Swiss coach crash: Belgium observes minute’s silence

“I came to remember the children and to pray for the parents,” said
Cristal Timmermans, a Lommel resident. “It is bad, black day. We are a small
community and everyone knows someone or has a friend who was in the
accident.”

A cluster of children and teachers filed silently out of the playground to add
their contributions to the ever-growing bank of bouquets, soft toys and
messages piled along the outside of the school fence.

One read carried the words “ik mis je Joren” over a big heart, in memory of
one of the 12-year-old victims.

A large group of children from another school in the Flemish-speaking town
near the Dutch border each lay a single white rose, some sobbing heavily and
clinging to their teachers.

At 12pm, the school bell rang and younger children spilled happily out of the
gates to be collected by the parents for lunch. For a moment it was possible
to imagine it was just another day at school.

Across Belgium,
the Netherlands and Valais flags were flown at half mast to mark the day of
mourning. Drivers of buses, metros and trains in Belgium were asked to
switch off their engines as a mark of respect.

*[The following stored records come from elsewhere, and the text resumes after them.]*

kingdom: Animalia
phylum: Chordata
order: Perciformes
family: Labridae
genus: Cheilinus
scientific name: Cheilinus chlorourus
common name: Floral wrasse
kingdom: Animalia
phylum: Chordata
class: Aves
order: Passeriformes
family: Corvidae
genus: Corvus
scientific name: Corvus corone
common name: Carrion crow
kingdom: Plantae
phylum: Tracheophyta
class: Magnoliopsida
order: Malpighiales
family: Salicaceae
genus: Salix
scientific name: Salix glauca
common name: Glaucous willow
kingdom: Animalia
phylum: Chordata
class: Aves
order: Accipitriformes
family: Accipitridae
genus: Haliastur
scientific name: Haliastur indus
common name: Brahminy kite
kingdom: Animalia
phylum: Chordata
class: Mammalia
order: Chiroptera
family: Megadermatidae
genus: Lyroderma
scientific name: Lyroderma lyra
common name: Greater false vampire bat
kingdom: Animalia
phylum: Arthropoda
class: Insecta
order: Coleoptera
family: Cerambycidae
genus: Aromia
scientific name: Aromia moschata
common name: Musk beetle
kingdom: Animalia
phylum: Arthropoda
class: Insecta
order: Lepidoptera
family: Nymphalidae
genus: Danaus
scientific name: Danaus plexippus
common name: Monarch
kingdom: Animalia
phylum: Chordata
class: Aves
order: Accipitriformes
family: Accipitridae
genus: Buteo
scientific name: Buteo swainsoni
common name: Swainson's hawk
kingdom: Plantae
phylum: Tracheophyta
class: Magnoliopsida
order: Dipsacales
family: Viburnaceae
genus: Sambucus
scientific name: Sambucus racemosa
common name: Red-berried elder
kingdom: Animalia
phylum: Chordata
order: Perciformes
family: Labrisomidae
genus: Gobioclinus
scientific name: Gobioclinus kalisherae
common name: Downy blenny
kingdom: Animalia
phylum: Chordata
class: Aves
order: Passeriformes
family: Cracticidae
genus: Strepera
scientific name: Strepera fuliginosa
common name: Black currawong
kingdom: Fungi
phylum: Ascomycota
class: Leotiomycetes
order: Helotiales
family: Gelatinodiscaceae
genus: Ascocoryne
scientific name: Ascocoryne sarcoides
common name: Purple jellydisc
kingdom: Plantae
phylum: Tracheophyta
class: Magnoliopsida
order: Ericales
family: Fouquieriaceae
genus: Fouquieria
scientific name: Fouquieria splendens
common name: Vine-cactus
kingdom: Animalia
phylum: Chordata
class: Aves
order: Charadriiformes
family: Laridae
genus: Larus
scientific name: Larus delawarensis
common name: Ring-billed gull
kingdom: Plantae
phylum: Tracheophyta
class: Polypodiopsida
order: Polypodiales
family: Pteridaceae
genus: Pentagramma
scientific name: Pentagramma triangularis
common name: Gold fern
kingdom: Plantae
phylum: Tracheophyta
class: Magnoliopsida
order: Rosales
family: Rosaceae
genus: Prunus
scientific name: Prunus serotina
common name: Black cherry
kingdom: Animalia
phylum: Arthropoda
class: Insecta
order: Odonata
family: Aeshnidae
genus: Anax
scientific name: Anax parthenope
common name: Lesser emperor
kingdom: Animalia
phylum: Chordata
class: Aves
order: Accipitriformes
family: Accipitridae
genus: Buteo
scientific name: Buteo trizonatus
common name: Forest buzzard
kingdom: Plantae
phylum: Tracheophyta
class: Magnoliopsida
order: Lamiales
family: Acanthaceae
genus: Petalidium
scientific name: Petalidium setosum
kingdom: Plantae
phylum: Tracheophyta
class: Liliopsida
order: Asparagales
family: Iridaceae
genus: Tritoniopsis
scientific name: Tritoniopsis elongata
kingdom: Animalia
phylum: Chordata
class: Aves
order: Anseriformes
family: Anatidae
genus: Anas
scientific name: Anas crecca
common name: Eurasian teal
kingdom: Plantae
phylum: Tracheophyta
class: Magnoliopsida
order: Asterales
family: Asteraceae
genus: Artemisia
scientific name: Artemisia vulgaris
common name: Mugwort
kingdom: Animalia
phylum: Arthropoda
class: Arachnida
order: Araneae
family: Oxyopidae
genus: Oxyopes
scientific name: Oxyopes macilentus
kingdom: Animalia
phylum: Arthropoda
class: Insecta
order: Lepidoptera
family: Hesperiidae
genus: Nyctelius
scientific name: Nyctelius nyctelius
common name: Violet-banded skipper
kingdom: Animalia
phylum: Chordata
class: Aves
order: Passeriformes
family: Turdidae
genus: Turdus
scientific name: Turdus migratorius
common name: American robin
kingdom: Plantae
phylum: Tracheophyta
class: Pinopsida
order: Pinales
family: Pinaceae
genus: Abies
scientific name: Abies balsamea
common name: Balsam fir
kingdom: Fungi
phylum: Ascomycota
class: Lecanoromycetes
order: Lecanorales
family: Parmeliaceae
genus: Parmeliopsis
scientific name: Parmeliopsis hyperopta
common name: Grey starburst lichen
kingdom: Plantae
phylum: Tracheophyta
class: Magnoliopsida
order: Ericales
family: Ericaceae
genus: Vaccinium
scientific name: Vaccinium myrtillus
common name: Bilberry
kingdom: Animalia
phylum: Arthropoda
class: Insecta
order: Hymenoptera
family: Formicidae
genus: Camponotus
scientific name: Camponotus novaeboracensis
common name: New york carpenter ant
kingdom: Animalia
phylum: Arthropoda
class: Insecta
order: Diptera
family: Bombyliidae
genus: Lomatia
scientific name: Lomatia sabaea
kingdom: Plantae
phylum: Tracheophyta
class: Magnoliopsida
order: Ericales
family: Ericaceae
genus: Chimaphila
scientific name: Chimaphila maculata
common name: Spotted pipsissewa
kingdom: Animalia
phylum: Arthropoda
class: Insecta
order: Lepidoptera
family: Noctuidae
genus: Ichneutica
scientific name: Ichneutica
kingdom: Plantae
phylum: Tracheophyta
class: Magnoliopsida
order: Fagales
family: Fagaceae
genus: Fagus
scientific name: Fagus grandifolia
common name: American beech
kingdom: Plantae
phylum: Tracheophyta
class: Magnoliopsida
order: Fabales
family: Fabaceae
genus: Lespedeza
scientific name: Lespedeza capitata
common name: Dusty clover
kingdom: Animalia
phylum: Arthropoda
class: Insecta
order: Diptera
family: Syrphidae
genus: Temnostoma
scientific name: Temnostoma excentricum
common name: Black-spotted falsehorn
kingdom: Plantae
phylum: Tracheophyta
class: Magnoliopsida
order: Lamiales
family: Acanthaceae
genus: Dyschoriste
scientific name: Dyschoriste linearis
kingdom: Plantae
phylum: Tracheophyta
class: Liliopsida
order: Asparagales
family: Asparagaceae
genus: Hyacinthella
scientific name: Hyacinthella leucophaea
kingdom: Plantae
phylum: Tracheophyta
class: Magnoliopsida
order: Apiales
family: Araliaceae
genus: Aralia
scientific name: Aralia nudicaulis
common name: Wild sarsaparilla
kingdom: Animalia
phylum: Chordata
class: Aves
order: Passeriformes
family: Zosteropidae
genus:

Memorials blanketed with flowers mirrored the site of the crash, a tunnel in
the Swiss canton of Valais, where grieving parents had laid flowers as many
still awaited news of their children.

Eight children who survived the accident were flown back to Belgium in a
military aircraft earlier today, landing at the Melsbroek military airport
near Brussels where their loved ones waited.

The cause of the tragedy is still being determined. It is believed that the
bus clipped a curb before veering to the right and slamming into the wall of
an emergency lay-by within the tunnel.

An autopsy on the bus’s drivers, Paul van de Velde, 52, and Geert Michiels,
35, who both worked for Belgian bus company Top Tours, found that neither of
them were drunk nor were they ill at the time of the crash.

On Thursday, reports surfaced that the driver had attempted to play a DVD on
the onboard entertainment system shortly before the collision, suggesting a “moment
of distraction” may have been to blame.

However, both the Swiss police and Top Tours have refuted these claims, and
the investigation into how such a devastating event could happen continues.